Biological physics

My biological physics research is on liquid/liquid phase separation in cells, and on the dynamics of proteins and RNA, in both cases inside cells.

Liquid droplets inside cells

We have known for a while that what looks very much like liquid/liquid phase separation occurs inside living cells, and that the  formation of liquid droplets inside cells is at least correlated with function. For example, the wonderfully named protein Dishevelled can form liquid droplets inside cells, at least when biologists increase its concentration in a cell. These droplets are dynamics, molecules leave and enter them, and two droplets can coalesce. And their formation is regulated.

Here is a simple simulation in which I turn on a chemical reaction about a third of the way through, and then accelerate this reaction two thirds of the way through. We have known since work of Glotzer and co-workers in the 1990s that a chemical reaction that cycles molecules through two states, can stop the growth of droplets, and you can see this in the movie above.

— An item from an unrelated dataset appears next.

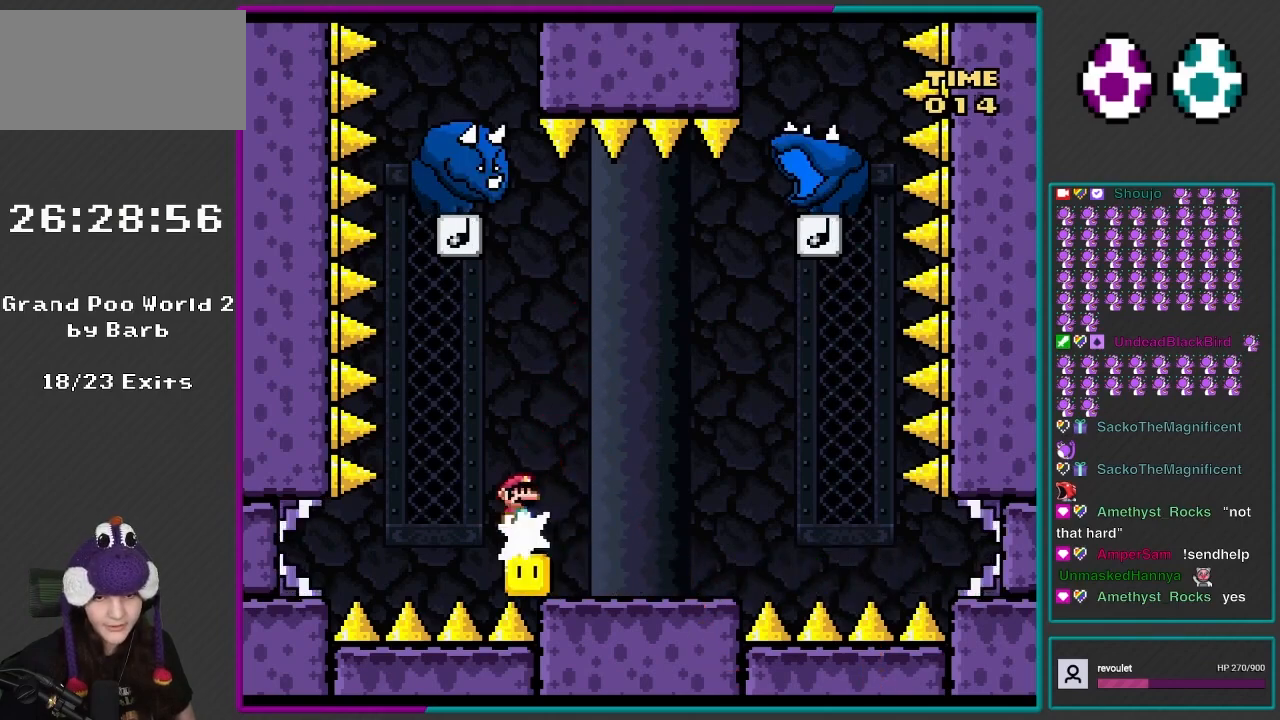
{"buttons": ["A", "X", "DPAD_RIGHT"], "events": [[67, "A", "down"], [233, "DPAD_LEFT", "up"], [233, "DPAD_RIGHT", "down"], [383, "DPAD_RIGHT", "up"], [467, "DPAD_RIGHT", "down"], [467, "DPAD_UP", "down"], [483, "DPAD_UP", "up"]]}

We still have very little idea of how many of these droplets contribute to the function of cells, or how cells regulate them.

Over the last ten years, this field has really taken off with droplets of many different types being observed. Although both in a simulation and in a microscope, the liquid-like tendency to flow is quite striking, it is not at all clear that cells/evolution are taking advantage of the ability to flow, it may be that it is more the cooperative, switch-like, nature of liquid/liquid phase separation that is of biological relevance. See here for a preprint where I discuss this.

Transport in cells


The complex viscous energy-consuming fluid inside cells is very far from uniform, and very far from thermodynamic equilibrium. In a Physical Review Letter (arXiv), I suggest that larger particles (about 100 nm across) inside cells may move around in cells at least partly by surfing these gradients. Motion of particles due to concentration gradient is called diffusiophoresis, which is quite topical at the moment.

Older work

Modelling diffusion inside cells of the protein whose absence causes Duchenne muscular dystrophy

I have collaborated with muscle cell biologists on modelling the dynamics of the protein Dystrophin inside live muscle cells. Dystrophin is a medically important protein, the absence of this protein causes the genetic disease Duchenne Muscular Dystrophy. This work was published in eLife in October 2015. This site hosts the app used there. There is a news release on this work.

I was co-chair of the CECAM workshop ‘The Self-Organised Cytoplasm‘ in July 2014 (report here).